*INSTRUCTIONS FOR THE TASK:* The answer must consist of each line below that holds the word "کنیم", copied as it stands.

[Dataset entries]
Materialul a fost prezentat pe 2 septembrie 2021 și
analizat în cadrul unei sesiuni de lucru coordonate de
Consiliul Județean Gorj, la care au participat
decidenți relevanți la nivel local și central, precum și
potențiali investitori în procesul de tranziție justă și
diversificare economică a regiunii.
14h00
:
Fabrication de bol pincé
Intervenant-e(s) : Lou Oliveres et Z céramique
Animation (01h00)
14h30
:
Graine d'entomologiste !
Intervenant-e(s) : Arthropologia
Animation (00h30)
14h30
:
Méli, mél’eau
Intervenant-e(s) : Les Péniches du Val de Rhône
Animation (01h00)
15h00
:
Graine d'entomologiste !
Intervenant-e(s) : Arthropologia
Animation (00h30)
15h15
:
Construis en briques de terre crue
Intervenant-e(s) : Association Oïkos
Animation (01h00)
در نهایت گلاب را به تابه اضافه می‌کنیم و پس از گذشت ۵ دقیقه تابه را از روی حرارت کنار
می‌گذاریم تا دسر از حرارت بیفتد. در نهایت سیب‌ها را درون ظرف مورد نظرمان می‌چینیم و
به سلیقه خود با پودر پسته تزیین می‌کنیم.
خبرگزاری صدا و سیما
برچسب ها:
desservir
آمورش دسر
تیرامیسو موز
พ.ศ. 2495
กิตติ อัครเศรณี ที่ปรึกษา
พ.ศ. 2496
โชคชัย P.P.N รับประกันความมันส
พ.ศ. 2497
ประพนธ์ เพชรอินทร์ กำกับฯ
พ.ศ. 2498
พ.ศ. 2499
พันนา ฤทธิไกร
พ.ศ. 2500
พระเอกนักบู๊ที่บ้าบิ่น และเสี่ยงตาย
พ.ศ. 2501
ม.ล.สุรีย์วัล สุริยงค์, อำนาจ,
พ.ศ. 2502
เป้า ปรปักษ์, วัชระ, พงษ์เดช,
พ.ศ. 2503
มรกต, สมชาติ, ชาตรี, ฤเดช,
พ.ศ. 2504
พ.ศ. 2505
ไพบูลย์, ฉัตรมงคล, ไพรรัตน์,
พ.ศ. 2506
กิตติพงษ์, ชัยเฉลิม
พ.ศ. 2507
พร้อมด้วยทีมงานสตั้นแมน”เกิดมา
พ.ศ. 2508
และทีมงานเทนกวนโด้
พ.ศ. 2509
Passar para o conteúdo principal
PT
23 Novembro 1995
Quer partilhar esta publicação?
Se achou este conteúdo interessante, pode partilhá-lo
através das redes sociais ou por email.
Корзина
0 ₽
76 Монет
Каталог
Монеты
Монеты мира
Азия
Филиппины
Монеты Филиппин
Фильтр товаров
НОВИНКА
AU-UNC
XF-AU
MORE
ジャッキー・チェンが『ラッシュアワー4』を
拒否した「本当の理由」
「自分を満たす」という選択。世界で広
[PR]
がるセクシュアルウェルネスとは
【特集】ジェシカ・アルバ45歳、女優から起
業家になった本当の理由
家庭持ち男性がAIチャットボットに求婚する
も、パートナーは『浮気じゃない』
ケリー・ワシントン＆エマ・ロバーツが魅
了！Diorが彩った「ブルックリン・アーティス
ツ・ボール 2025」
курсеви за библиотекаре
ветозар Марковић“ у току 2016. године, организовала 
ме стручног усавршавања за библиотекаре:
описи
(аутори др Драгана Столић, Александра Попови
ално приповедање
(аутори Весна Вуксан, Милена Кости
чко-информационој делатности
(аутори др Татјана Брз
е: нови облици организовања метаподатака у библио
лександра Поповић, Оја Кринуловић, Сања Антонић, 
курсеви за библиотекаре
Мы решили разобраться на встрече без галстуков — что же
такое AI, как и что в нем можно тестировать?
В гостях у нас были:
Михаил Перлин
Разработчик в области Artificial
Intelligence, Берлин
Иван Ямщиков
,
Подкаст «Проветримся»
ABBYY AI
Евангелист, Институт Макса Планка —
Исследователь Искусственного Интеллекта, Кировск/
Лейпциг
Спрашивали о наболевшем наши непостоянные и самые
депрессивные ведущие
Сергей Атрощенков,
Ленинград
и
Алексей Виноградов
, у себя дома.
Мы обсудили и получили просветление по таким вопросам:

*SOLUTION TO THE EXERCISE:*
در نهایت گلاب را به تابه اضافه می‌کنیم و پس از گذشت ۵ دقیقه تابه را از روی حرارت کنار
به سلیقه خود با پودر پسته تزیین می‌کنیم.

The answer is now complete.